Design of BlockLauncher's entity renderer API
I maintain ModPE, a modding API for the video game Minecraft PE. Building a good API also requires engineering design, as the creation of the Entity Renderer API in ModPE demonstrates.
The first step of engineering design is to identify the problem. Through community engagement, I received feedback from mod creators, stating that they would like to create custom monsters. I broke down the problem into multiple parts: saving custom mobs with the world, controlling custom mobs, and, most importantly, specifying the apperance of custom monsters. I decided to scope down and tackle the last problem.
I used engineering design strategies by identifying reference designs and metrics. I consulted the mob renderer API from Minecraft Desktop Edition, which has all the features that I planned to add to my renderer API. The metrics I identified were:
- Usability:
- Number of changes needed to port Desktop Edition models over: fewer is better
- Time to learn the API: less is better
- Versatility:
- Types of models that the API can build: more is better
- "fitting in"
- Does it follow existing idioms in the ModPE API?
I decided to adopt an API that heavily resembles the Desktop Edition API, but does not resemble existing ModPE methods, neglicting the last metric.

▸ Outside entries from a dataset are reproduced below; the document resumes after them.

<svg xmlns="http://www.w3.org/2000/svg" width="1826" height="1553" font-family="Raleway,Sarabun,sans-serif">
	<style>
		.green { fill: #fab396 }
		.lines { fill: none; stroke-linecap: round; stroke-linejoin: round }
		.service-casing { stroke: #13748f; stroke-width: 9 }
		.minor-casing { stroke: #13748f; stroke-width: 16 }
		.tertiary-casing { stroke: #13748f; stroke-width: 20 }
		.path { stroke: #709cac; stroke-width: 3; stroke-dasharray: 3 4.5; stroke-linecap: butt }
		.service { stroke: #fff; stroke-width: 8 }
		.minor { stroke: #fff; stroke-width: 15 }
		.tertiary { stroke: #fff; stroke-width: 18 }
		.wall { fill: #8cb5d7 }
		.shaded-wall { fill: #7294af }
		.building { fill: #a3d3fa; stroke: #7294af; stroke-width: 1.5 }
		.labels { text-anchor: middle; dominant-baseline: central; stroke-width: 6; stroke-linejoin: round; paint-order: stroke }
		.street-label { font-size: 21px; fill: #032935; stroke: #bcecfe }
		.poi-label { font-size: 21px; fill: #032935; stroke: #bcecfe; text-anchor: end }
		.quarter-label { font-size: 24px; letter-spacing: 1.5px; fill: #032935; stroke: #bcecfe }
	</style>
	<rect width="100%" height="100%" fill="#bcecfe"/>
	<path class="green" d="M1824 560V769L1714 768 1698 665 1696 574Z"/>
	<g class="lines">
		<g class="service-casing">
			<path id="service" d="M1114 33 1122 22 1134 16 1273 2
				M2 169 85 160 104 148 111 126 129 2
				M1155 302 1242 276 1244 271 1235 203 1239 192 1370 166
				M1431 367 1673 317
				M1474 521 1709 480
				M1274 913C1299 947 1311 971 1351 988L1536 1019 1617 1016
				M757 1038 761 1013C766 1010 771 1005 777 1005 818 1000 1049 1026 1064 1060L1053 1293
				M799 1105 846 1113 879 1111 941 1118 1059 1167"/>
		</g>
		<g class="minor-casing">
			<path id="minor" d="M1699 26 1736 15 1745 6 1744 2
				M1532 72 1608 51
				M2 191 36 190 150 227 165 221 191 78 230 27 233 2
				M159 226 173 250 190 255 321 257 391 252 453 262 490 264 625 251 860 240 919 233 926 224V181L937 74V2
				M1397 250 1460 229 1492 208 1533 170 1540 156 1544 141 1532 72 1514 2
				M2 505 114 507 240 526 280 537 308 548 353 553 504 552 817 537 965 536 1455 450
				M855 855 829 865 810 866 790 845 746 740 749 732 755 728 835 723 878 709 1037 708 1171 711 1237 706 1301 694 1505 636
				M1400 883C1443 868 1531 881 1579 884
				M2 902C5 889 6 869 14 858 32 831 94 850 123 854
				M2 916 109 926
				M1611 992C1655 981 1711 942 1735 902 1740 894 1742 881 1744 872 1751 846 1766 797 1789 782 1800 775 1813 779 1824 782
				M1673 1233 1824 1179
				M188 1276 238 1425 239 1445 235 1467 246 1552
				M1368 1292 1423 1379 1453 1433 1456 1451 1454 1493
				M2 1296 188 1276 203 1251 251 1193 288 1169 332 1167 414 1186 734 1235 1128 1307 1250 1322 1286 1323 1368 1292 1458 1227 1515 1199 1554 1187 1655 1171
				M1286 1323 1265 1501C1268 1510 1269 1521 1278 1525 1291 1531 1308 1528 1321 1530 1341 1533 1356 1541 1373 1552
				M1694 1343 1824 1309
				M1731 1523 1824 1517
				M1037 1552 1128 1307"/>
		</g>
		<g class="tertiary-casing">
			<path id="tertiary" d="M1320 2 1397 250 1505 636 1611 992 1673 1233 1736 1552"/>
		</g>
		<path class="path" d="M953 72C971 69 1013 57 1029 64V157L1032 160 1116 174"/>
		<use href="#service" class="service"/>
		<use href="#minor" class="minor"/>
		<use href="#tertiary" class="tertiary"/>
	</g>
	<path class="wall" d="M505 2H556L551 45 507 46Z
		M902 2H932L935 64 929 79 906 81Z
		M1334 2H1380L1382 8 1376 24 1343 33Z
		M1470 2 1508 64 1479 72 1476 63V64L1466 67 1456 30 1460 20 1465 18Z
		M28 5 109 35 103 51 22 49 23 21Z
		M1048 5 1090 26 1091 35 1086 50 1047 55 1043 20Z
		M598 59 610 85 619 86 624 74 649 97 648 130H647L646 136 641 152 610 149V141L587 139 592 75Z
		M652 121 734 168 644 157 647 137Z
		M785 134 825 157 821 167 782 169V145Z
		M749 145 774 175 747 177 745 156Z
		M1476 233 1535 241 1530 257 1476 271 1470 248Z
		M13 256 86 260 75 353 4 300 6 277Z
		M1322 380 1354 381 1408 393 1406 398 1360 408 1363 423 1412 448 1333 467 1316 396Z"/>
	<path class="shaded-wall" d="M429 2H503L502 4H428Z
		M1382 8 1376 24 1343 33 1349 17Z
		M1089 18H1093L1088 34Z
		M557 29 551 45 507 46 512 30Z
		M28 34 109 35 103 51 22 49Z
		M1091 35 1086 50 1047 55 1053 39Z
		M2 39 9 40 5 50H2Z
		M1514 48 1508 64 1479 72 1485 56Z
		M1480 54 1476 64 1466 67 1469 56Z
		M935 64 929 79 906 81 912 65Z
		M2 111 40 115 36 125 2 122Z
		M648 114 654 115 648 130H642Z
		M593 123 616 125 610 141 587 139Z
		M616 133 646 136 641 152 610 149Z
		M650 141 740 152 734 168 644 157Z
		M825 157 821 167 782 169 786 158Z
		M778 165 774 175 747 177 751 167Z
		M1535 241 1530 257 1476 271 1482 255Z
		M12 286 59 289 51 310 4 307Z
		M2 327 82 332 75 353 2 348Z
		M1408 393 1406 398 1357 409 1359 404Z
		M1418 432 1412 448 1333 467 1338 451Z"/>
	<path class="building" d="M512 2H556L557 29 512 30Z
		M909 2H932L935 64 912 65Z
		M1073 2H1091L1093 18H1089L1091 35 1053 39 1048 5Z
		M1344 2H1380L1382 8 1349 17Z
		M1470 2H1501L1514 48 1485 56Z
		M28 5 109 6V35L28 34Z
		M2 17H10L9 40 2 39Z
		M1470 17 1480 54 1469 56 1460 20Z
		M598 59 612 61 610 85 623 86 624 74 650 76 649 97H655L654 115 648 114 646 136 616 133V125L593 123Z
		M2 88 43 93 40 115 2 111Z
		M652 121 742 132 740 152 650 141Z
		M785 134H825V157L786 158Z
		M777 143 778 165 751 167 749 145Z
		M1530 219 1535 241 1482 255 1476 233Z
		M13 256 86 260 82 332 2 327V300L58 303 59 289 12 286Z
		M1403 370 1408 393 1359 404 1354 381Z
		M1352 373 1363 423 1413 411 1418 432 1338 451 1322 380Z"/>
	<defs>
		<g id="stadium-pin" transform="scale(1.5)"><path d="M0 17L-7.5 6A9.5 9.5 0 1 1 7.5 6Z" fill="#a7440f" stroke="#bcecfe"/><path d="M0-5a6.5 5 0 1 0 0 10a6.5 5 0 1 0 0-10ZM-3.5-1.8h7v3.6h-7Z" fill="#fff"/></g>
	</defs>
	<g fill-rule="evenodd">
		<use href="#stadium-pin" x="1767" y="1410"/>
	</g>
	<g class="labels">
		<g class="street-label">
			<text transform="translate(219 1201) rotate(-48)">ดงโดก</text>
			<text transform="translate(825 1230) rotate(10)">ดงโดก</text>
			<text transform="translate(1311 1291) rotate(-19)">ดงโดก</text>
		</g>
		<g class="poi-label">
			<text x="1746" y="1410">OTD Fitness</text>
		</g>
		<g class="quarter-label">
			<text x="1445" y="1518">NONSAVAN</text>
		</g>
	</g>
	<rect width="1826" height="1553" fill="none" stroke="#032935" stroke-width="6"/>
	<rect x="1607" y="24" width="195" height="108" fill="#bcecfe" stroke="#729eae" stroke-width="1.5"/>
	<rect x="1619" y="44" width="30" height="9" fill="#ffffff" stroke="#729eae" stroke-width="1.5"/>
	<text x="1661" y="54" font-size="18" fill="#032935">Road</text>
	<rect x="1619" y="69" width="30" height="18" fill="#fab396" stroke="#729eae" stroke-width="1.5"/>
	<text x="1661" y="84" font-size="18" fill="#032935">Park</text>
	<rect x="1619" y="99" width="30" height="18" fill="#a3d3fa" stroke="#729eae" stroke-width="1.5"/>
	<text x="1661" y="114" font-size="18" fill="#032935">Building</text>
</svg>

I chose this because I anticipated (without community feedback) that one major use case would be adapting Desktop Edition models to the Pocket Edition, and so I assumed that porting fidelity should be weighed heavily.
When possible, though, I did try to follow existing conventions: custom models can be used like the models built into the game, even though they were implemented differently, so that less time is needed to familarize oneself with the API.
Details, such as the method to access parts of the model, were also evaluated with metrics. I had two approaches: one was to give the script direct access to the model parts by indexing into an array. This would allow the editing of multiple types of models, making it more versatile, but may cause memory corruption, reducing its usability. The other approach requires me to name each part of the model, and the users would only be able to access the named parts. This limits its use to parts that have been given names, but avoids the crashes caused by accessing invalid indices. In the end, I decided that versatility in this case is second to usability, and thus chose the safer second method.
In the end, the high fidelity prototype of API fulfilled what I considered to be the objectives of the project: as I demonstrated here, Desktop Edition models could be ported in an easy 3-step process. However, this doesn't mean that the prototype is perfect: far from it.
After the API released, the community felt that, while the API was not difficult to learn, it was too unlike existing methods. I also observed that, contrary to my assumptions, most models were not ports from Desktop Edition, but were original creations, meaning that desktop edition compatibility shouldn't have been weighed as heavily. Based on these feedback, I am planning to re-iterate and create better APIs based on community suggestions, such as this more ModPE like alternative.
During the project, I noted that the community gives more useful advice with a high fidelity prototype. The prototype indicates the purpose of the API, and so the suggestions were in the same scope. Without the prototype, the feedback I received were often irrelevant.